If there’s one word in my car modelling vocabulary that is worth a thousand images, it’s “Van”. When I was growing up, it was the waning days of the Vannin’ craze, and I can remember all kinds of totally awesome, mega-tricked out vans at car shows we’d go to in the spring and summer. Most of us remember those mural-bedecked rolling pleasure palaces as perhaps the most expressive automotive customs ever, even if they weren’t your thing. However, one thing I don’t ever remember seeing was a stock custom van. If you’re asking “What?” then you’re like me when I first heard of the Ford and Dodge factory-made, custom-ready street vans. 

As it turns out, AMT even gave us a kit of the 1977 Ford Cruising Van, complete with very loud factory striping! It’s been a long time since it was available, and despite bringing out the custom Econoline “Phantom” van a few years ago, Round 2 has seen fit to resurrect this long-gone piece of model kit history. The new version features some improvements too, like better tires and two kinds of striping!

I love vans, and I love wacky production cars. This is both! It doesn’t get much better than this, despite this things flaws. Check it out at the link below, but if it’s rockin’, don’t come a knockin’!
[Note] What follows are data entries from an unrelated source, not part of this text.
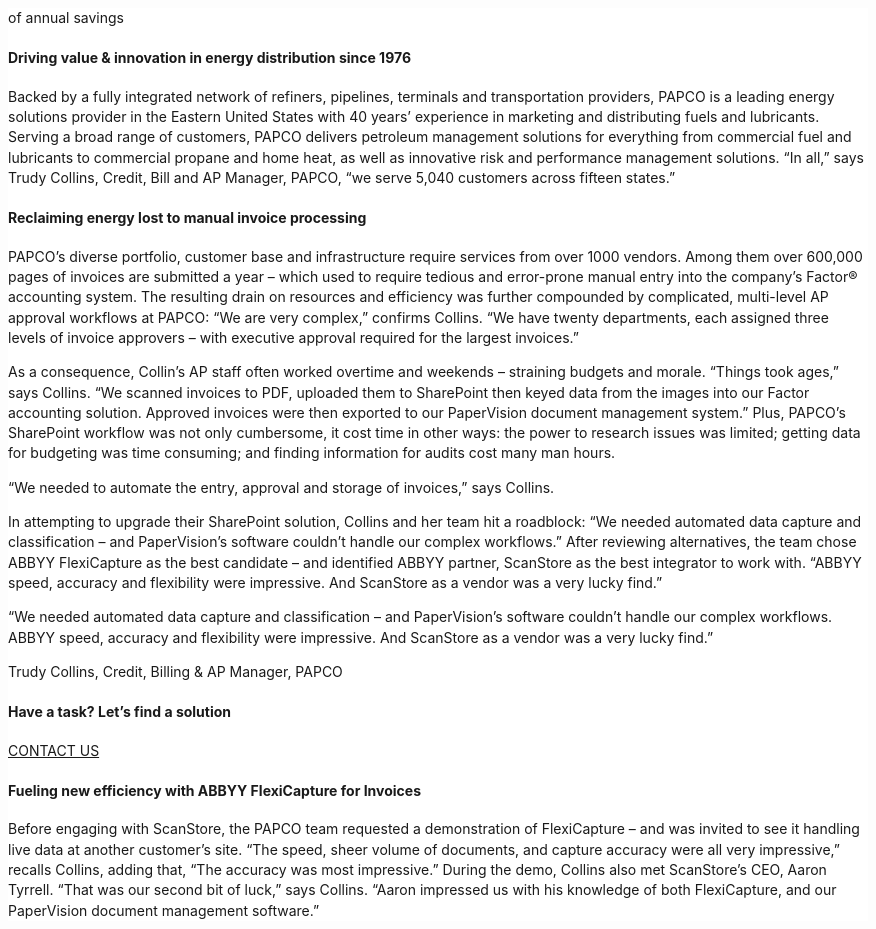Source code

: of annual savings

#### Driving value & innovation in energy distribution since 1976

Backed by a fully integrated network of refiners, pipelines, terminals and transportation providers, PAPCO is a leading energy solutions provider in the Eastern United States with 40 years’ experience in marketing and distributing fuels and lubricants. Serving a broad range of customers, PAPCO delivers petroleum management solutions for everything from commercial fuel and lubricants to commercial propane and home heat, as well as innovative risk and performance management solutions. “In all,” says Trudy Collins, Credit, Bill and AP Manager, PAPCO, “we serve 5,040 customers across fifteen states.” 

#### Reclaiming energy lost to manual invoice processing 

PAPCO’s diverse portfolio, customer base and infrastructure require services from over 1000 vendors. Among them over 600,000 pages of invoices are submitted a year – which used to require tedious and error-prone manual entry into the company’s Factor® accounting system. The resulting drain on resources and efficiency was further compounded by complicated, multi-level AP approval workflows at PAPCO: “We are very complex,” confirms Collins. “We have twenty departments, each assigned three levels of invoice approvers – with executive approval required for the largest invoices.” 

As a consequence, Collin’s AP staff often worked overtime and weekends – straining budgets and morale. “Things took ages,” says Collins. “We scanned invoices to PDF, uploaded them to SharePoint then keyed data from the images into our Factor accounting solution. Approved invoices were then exported to our PaperVision document management system.” Plus, PAPCO’s SharePoint workflow was not only cumbersome, it cost time in other ways: the power to research issues was limited; getting data for budgeting was time consuming; and finding information for audits cost many man hours. 

“We needed to automate the entry, approval and storage of invoices,” says Collins. 

In attempting to upgrade their SharePoint solution, Collins and her team hit a roadblock: “We needed automated data capture and classification – and PaperVision’s software couldn’t handle our complex workflows.” After reviewing alternatives, the team chose ABBYY FlexiCapture as the best candidate – and identified ABBYY partner, ScanStore as the best integrator to work with. “ABBYY speed, accuracy and flexibility were impressive. And ScanStore as a vendor was a very lucky find.”

 “We needed automated data capture and classification – and PaperVision’s software couldn’t handle our complex workflows. ABBYY speed, accuracy and flexibility were impressive. And ScanStore as a vendor was a very lucky find.”

 Trudy Collins, Credit, Billing & AP Manager, PAPCO

#### Have a task? Let’s find a solution

[CONTACT US](https://tools.techidaily.com/abbyy/products/) 

#### Fueling new efficiency with ABBYY FlexiCapture for Invoices

Before engaging with ScanStore, the PAPCO team requested a demonstration of FlexiCapture – and was invited to see it handling live data at another customer’s site. “The speed, sheer volume of documents, and capture accuracy were all very impressive,” recalls Collins, adding that, “The accuracy was most impressive.” During the demo, Collins also met ScanStore’s CEO, Aaron Tyrrell. “That was our second bit of luck,” says Collins. “Aaron impressed us with his knowledge of both FlexiCapture, and our PaperVision document management software.”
*https://adamrehorn.wordpress.com/amt-round-2-1-25-1977-ford-cruising-van-out-of-box/*


----------



## aussiemuscle308 (Dec 2, 2014)

Nice review. now i have to have one...


----------



## Milton Fox Racing (May 27, 2014)

I still remember when my Babe Ruth League baseball coach traded his yellow '69 Corvette convertible for a yellow custom van. It did have shag carpet and a water pad in the back.....


----------



## Faust (Dec 1, 2012)

aussiemuscle308 said:


> Nice review. now i have to have one...


Welcome to the Dark Side! 



> I still remember when my Babe Ruth League baseball coach traded his yellow '69 Corvette convertible for a yellow custom van. It did have shag carpet and a water pad in the back.....


You know, when you say a baseball coach has one of those vans, all kinds of creepy stuff goes through my head. And yes, OF COURSE it had shag carpet in the back. What did you expect?  the water pad, though... nice touch...


----------



## Milton Fox Racing (May 27, 2014)

He was only in his early 20s and there were 15 of us boys and another coach going about a 1/2 mile to the game field from the practice field. :cheers2:


----------